Или взять рабов. Вот там, на мельнице, был один раб. Пантюх. Мелкое ничтожество. Другой — нормальный парень. Или вот Серри, помнишь такого в гостинице? Каким он вырастет, от него зависит… Ты чего?
— Я в прошлом году накопил денег, хотел его выкупить. Приехал, а новый хозяин гостиницы разорился и всех рабов продал. Так и не нашел его.
— Ты? Серри? Раба? Почему?
— Ксандр. Тогда в гостинице ты сказал, я не поверил, посмеялся. Ну, то, что раб Серри может поступить, как… ну, смело. А благородные испугаются. Будут сидеть под столом и трястись. Ты был прав. Я… тогда… когда тебя по голове… ты спас того парня. А я под столом и я… испугался. Не подошел. А Серри, когда тебя понесли из гостиницы те бандиты, он пошел за ними, не испугался… Вот и получилось, что ты тогда правильно предсказал. Всё так и получилось. Может быть, ты и здесь прав? Но я вот такой. Такой уж я. Я баронет. Серри раб. И я никогда не буду с ним на равных. Как с тобой.
— Но ты же недавно сказал, что был бы на равных со мной, будь я простолюдин. А я раб.
— Я не знаю. Мне так сложно. Но мой брат тебя отпустит. Ты уже будешь не рабом!
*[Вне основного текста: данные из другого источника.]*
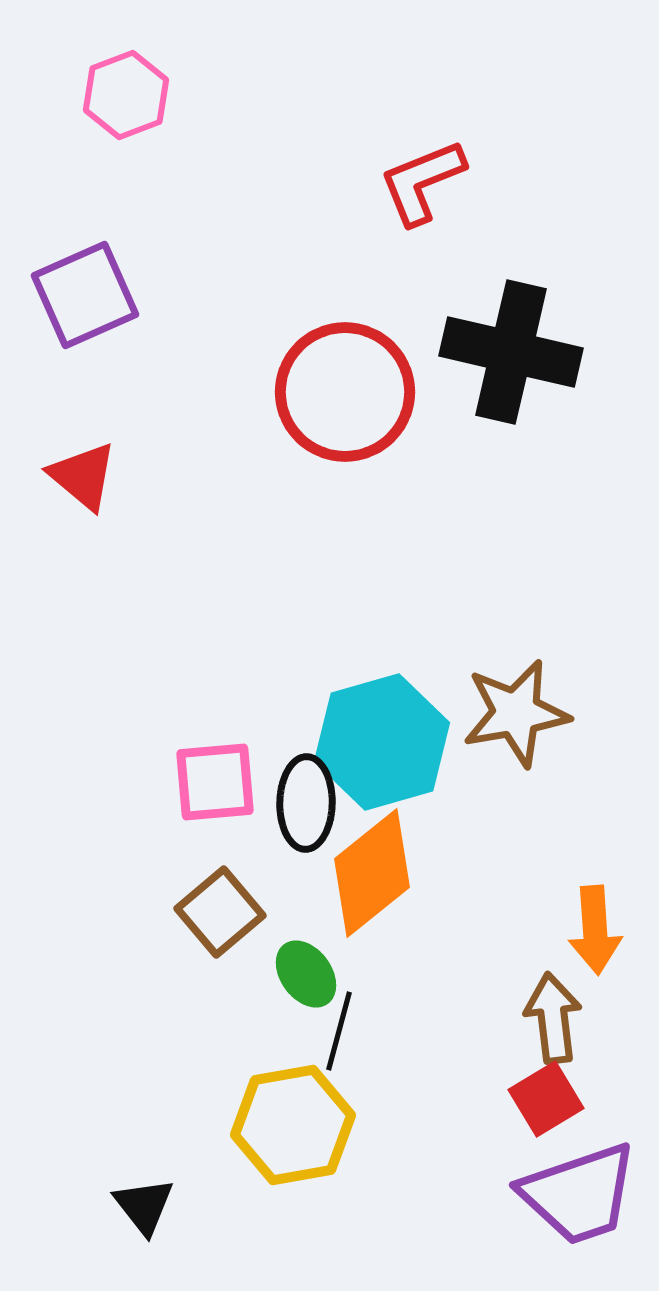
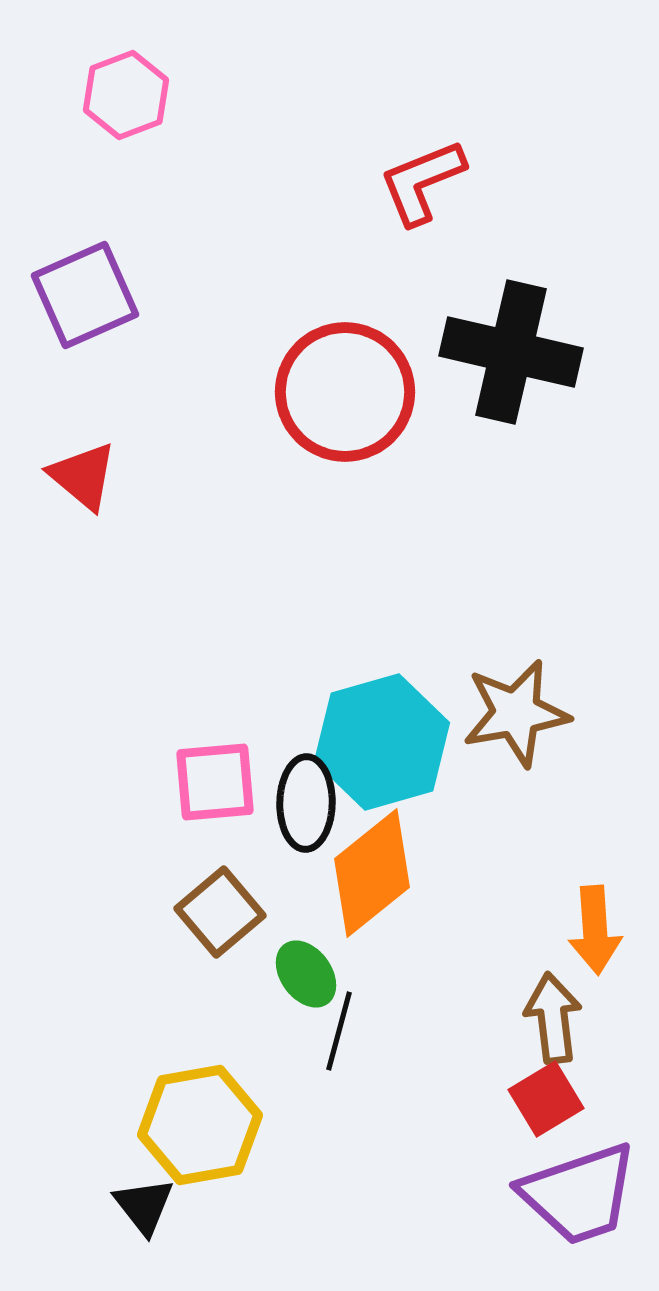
yellow hexagon: moved 93 px left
— Отпустит? Ты в это веришь?
— Брат дал слово.
— Я вспомнил одну вещь. Твой брат хозяин своему слову?
— Да. А что?
— Я слышал вот такое:»Я хозяин своему слову: хочу — даю, хочу забираю назад».
— Нет. Ты не прав.
— Дай то бог.
— Какой? Ивхе или Паа?
— Это я так к слову. Храмовников у вас любят?
— Ты что?! Гадость какая! Орки!
— А они подручные жрецов, людей. На богов ваших работают. Дикие орки — мерзость, худшие враги людей, так?
— Ну.
— А многие из людей хуже орков.
— Нет! Хуже орков никого нет!
— Это что считать худшим? Орки — враги, это все знают. Они по природе такие. А некоторые люди, которые убивают, пытают, имеют дела с орками, они лучше только потому, что они люди?.. Нет, Эйгель, вот такие люди — они хуже орков, потому что они свои, потому что люди, а поступают, как орки. Оркам мы нужны, как пища. А вот этим людям? Почему им ничего не стоит убить другого, если тот косо взглянет? Не орки наши главные враги, а такие вот люди. Некоторые люди.
— Ты так много наговорил, я не понял. Знаю одно: тебе никогда не стать виконтом, а мне простолюдином. Даже, если ты это и предскажешь, как тогда. Не бывать этому. Поэтому и спорить нечего.
— В другой раз я бы поспорил, но другого раза… Предчувствия у меня плохие.
— Это из — за спины…
Так прошел почти месяц. Весна вступила в свои права, хотя по ночам еще были заморозки. Сашка уже начал понемногу вставать, хотя каждое движение отдавалось сильной болью в спине. Но он терпел, листья, которые хорошо обезболивали, уже кончились. После третьей покупки у Эйгеля кончились деньги. Последний листок он оставил впрок, так, на всякий случай. Рисмус, казалось, забыл про раба, обитавшего в подвале. Два раза он отлучался из замка, на днях вернулся в хорошем настроении. И в тот же вечер в первый раз спросил у Эйгеля о Сашке, которого они знали, как Ксандра.
Через пару дней, во время обеда Рисмус весело посматривал на брата, время от времени отпуская безобидные шутки. К концу обеда, барон, потягивая хорошее вино, сказал:
— Этот раб уже ходит? Я решил, что пора его гнать из замка. Итак уже загостился.
— Ты ему даешь вольную?
— Нет, просто отпускаю. Герцог на этот год требует отдать храмовникам двух человек. Один — хромой Ясень. Старикашка не хочет работать. А второй…
Эйгель похолодел.
— Вторым отправляю этого Ксандра.
— Но Рисмус…
— А кого мне еще отправить? Давай сына кухарки? Мариса. Не хочешь? Поэтому завтра к храмовникам пойдет Ксандр. И всё! Иного я слышать не хочу!..
Глава 14
По улице королевской столицы шли две пары людей. Все они были людьми Лайса. Трое стриженых парней и щербатый подросток с прической раба. Конечно, они могли бы идти и все вместе, вчетвером, ведь королевский закон о запрете собираться числом более трех человек на рабов не распространялся. Но, как говорят, береженого и боги берегут.